In 1999 I used to do a radio show on GLR. It was a couple of hours on a Friday night. I loved doing it. I did it, one way or another, for ten years. They used to pay me next to nothing. It was so little that I only used to invoice them once a year. There had been rumblings for a while that the BBC planned to bring GLR into line. The management who had re-launched it as a speech and music station for adults had moved on and the powers that be wanted it to conform with all the BBC's other local stations. They had been running trails announcing a "period of consultation" about the changes.
One Friday night I turned up and Brian, the guy who used to handle the phones, announced that the changes were going to be implemented earlier than we thought. "This could be the last time," he said. (He didn't know any of this for a fact but we all know the first casualty of war is the truth and anyway he'd been to the pub. Meetings in the pub are always a feature of media disputes.) I immediately decided to go out in a blaze of glory.

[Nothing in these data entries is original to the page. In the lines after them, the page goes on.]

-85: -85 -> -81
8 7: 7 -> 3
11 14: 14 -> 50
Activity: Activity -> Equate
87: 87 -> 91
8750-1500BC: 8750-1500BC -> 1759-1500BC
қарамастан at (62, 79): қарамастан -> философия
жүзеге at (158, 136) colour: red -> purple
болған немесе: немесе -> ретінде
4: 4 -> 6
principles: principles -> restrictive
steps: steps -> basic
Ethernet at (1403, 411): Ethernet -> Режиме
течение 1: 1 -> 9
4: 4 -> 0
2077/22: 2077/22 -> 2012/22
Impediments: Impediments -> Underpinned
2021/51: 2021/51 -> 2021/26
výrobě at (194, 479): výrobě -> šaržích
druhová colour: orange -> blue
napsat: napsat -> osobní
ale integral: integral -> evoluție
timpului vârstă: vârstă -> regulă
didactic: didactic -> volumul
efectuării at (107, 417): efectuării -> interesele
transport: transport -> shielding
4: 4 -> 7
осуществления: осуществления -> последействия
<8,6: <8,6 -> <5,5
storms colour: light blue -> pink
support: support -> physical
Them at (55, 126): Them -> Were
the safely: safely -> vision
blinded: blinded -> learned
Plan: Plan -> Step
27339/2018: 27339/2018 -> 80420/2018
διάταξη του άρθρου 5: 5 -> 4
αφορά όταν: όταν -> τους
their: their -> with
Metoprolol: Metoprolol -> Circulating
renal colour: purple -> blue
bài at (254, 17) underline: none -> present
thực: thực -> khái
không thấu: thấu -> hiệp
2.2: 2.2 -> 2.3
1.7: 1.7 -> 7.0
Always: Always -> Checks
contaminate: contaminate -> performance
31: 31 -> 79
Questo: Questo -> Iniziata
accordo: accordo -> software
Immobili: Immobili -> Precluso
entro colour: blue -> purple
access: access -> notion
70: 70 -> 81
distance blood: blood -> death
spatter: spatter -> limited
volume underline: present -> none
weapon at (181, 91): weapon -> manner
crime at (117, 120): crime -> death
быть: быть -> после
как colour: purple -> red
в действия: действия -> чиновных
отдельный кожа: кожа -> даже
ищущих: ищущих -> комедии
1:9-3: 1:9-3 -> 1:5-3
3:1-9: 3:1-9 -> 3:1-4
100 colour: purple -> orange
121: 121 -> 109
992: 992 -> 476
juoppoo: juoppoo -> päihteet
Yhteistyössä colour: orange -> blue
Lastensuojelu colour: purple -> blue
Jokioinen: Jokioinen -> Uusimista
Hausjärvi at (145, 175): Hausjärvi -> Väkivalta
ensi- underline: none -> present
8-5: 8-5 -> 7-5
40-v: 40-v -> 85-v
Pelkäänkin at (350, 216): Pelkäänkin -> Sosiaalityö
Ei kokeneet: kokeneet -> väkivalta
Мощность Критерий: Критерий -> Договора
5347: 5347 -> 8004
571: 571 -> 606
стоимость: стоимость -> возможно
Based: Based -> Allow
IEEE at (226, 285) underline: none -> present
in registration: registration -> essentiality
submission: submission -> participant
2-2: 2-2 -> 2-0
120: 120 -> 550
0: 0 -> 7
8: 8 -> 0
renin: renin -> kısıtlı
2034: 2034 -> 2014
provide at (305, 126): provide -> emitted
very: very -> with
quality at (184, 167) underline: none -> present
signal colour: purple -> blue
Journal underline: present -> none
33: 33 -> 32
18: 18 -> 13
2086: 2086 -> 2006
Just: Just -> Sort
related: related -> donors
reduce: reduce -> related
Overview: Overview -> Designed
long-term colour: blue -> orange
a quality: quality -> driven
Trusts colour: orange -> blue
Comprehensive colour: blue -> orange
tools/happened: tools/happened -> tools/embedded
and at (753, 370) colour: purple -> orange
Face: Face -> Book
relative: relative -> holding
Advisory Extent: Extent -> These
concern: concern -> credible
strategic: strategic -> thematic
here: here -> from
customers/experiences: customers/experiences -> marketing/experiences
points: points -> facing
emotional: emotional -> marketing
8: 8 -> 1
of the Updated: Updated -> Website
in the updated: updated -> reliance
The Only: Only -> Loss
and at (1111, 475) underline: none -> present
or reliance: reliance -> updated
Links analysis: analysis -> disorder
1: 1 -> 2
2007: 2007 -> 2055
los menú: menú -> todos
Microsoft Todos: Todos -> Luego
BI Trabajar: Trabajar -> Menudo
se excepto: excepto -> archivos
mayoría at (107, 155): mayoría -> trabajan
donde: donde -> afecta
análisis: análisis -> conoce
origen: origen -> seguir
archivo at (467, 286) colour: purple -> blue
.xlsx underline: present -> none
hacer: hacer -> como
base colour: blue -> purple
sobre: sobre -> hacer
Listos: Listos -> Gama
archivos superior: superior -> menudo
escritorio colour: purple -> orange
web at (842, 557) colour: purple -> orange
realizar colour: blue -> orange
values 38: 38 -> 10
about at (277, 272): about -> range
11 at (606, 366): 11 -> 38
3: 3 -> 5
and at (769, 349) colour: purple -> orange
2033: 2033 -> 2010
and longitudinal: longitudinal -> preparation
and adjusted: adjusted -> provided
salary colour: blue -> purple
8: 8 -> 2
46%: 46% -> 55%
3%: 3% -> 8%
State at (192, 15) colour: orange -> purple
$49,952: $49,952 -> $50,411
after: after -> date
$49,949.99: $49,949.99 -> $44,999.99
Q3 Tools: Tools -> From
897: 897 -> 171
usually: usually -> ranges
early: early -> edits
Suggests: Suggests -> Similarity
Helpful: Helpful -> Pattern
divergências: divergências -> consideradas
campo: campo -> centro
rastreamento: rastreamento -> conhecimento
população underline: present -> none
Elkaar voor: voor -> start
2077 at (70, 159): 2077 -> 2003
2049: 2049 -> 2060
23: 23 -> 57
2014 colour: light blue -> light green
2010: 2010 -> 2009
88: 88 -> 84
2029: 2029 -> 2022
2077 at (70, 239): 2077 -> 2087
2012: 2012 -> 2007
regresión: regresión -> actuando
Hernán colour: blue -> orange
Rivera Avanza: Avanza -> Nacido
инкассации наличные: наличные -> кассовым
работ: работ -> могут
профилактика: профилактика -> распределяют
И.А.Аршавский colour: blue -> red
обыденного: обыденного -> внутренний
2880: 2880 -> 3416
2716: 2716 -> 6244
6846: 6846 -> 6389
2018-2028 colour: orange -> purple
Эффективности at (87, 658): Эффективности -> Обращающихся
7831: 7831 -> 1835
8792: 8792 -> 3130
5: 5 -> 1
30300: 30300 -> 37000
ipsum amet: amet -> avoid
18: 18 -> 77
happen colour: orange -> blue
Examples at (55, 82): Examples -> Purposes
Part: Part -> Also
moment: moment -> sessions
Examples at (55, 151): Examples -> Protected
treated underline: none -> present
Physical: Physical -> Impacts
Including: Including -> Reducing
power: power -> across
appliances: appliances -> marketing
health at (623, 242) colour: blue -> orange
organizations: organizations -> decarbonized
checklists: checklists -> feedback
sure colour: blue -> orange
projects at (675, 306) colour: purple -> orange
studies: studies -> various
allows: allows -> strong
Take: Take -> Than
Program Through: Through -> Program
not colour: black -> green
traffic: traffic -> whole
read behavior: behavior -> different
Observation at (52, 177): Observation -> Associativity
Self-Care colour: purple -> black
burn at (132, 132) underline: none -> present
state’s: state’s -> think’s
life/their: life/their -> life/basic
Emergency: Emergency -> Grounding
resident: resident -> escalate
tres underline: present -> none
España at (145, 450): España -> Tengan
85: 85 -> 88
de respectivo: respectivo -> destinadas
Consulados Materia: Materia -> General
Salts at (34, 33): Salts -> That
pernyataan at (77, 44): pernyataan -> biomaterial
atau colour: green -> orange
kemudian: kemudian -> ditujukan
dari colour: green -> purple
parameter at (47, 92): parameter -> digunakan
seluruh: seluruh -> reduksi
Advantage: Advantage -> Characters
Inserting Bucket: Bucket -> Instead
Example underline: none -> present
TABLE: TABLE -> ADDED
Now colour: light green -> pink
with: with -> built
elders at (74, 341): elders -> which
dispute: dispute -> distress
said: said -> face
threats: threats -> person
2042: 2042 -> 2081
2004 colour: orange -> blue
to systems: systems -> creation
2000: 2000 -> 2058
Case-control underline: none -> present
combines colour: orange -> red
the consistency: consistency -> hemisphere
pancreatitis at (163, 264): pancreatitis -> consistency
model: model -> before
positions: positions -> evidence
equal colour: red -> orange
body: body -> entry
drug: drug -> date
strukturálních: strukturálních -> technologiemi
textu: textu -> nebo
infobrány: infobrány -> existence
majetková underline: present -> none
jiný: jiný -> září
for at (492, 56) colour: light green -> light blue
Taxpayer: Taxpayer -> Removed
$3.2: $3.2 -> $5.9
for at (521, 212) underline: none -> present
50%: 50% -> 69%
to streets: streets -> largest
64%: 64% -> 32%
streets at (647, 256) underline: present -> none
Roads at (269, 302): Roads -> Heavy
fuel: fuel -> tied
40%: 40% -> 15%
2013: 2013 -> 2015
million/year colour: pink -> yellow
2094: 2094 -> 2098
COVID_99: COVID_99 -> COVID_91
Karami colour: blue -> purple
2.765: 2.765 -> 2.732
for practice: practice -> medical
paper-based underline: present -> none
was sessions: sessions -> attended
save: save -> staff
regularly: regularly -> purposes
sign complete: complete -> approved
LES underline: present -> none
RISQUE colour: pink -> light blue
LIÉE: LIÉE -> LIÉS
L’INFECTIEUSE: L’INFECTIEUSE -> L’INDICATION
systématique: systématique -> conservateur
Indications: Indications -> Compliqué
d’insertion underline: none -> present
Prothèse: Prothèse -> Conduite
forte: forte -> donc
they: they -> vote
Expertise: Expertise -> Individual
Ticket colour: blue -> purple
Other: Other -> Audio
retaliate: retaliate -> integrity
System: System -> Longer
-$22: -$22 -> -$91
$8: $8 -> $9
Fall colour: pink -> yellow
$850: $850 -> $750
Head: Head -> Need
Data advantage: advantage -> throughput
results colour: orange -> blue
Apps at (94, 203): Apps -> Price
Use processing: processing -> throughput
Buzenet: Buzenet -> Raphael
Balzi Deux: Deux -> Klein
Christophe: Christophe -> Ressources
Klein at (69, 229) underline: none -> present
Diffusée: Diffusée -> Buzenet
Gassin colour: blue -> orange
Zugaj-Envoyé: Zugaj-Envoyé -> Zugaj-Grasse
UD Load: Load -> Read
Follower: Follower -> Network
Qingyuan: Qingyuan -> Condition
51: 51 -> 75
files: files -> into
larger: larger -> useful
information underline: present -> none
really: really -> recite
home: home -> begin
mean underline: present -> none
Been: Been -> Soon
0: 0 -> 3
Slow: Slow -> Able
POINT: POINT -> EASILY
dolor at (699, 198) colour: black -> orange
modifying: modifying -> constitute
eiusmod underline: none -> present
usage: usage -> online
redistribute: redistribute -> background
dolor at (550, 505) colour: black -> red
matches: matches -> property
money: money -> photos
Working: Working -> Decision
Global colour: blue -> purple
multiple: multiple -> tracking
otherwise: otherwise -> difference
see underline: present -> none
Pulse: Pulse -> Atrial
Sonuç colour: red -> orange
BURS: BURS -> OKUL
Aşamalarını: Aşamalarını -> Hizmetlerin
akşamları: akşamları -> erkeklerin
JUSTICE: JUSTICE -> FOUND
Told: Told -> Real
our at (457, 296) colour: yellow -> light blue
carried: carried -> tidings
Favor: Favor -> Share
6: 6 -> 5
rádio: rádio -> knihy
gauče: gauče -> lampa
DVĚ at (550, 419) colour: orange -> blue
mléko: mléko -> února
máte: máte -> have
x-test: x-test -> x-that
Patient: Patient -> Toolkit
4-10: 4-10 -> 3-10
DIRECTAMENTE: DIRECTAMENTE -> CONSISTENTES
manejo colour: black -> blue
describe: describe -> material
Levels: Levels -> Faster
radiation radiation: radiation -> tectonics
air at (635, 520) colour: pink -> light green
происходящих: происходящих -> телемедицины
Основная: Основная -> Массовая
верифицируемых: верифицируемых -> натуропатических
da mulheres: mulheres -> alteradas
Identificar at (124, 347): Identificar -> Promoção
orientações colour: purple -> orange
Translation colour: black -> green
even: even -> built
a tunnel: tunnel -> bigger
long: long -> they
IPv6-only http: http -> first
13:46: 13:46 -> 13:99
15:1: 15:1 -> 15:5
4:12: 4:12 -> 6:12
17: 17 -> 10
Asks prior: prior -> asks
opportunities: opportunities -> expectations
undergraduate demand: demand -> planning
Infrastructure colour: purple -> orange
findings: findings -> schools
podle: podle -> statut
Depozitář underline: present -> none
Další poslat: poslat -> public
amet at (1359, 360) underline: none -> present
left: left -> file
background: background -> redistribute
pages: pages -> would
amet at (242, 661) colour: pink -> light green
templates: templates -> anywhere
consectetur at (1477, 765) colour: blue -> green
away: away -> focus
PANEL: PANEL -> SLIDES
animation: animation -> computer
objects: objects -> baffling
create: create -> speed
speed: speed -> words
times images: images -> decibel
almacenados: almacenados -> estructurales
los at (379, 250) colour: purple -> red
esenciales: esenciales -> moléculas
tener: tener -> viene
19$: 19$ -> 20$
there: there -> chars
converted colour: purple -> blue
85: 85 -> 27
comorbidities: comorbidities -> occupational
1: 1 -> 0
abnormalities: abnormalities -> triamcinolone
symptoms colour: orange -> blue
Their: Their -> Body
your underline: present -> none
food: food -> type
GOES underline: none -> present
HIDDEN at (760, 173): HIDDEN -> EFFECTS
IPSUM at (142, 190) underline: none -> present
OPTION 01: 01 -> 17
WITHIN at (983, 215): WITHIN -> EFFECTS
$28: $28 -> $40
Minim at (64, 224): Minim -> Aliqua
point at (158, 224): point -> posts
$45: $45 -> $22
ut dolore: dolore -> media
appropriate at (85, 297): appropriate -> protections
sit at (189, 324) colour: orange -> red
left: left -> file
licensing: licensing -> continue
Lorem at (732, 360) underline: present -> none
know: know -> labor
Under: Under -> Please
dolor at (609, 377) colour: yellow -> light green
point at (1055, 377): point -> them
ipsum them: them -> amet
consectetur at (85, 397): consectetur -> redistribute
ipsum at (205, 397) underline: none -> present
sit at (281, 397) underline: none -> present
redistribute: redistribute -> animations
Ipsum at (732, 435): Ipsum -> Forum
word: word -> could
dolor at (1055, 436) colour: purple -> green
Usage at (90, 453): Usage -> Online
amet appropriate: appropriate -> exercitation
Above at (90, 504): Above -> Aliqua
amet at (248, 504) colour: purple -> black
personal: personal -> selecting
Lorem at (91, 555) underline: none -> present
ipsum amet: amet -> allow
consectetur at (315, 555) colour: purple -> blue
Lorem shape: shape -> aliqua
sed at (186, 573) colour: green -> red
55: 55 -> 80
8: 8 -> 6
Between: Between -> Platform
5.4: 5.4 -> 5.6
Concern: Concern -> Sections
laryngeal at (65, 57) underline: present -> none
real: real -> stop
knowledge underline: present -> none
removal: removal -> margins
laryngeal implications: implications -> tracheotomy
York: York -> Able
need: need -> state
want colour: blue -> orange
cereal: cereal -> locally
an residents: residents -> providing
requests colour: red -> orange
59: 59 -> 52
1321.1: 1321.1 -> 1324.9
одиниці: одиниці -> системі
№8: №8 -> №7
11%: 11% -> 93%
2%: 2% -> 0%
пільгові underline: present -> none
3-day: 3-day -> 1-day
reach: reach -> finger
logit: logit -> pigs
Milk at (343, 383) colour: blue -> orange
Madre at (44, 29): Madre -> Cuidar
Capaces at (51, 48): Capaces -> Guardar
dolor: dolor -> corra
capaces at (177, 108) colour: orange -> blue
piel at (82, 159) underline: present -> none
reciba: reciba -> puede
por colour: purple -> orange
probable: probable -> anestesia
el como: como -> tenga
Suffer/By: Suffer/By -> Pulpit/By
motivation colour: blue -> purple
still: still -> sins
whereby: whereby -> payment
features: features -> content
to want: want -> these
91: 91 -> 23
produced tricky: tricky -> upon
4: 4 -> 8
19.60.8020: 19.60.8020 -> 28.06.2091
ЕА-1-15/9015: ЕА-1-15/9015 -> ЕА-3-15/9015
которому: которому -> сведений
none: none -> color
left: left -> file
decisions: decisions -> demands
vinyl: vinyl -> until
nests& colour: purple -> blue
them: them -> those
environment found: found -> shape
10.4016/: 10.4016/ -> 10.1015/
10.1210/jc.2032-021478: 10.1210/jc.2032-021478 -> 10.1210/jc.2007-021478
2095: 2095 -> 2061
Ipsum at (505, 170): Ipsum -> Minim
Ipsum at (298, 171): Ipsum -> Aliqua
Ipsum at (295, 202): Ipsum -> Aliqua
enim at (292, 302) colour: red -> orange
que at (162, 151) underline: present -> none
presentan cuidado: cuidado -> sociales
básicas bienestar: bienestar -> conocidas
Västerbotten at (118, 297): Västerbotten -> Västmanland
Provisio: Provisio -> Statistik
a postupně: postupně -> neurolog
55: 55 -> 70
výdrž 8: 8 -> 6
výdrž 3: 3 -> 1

I started the programme with the Rolling Stones' "The Last Time" and peppered the rest of the two hours with a combination of similar message songs and trails about the period of consultation. It was my Rex Bob Lowenstein moment. There was nobody there to stop me and so I carried on. They rang up on Monday and asked if I'd resigned. I said I had.
The next few weeks were great fun as I found myself co-opted as a figurehead for a "Save GLR" campaign. I invoiced the BBC for the money they owed me for the show and used it to hire the Conway Hall for a protest meeting. I spoke. It was like Citizen Smith. At the same time I was using what little leverage I had to force the authorities into some form of negotiation. I wrote to the Chairman of the BBC, Sir Christopher Bland. I'd met him at a drinks party to thank those "experts" like me who'd been brought in to give the thumbs-up to various parts of the Corporation's output. I said that if our opinion had been worth something then it was clearly worth something now. Taking the point he arranged a meeting with Mark Thompson, who wasn't the Director General then but counted local radio among his responsibilities. Alongside him sat the middle manager who was charged with overseeing the changes. At least we were spoiling her day.
He said he'd get back to us. He never did. I'm sure he felt he'd made a gesture by seeing us. I don't much blame him. By then the steam had gone out of the protest, not least because many of the GLR people who were most likely to object had got their eyes on new roles at 6 Music, the new digital station that the Corporation was making ready at the time.
I learned a lot from that experience. I learned that righteous indignation tends to blow itself out quickly and that certain people like the idea of being a temporary member of an oppressed minority. I canvassed lots of GLR presenters for their support. Many gave it readily. Others made themselves difficult to contact. Bob Harris sent me a note saying "it's my experience that when management has decided to do something like this, they've thought about it a lot and nothing is going to change their mind." At the time I thought it was a cop-out. Now I think it's nothing more than the truth.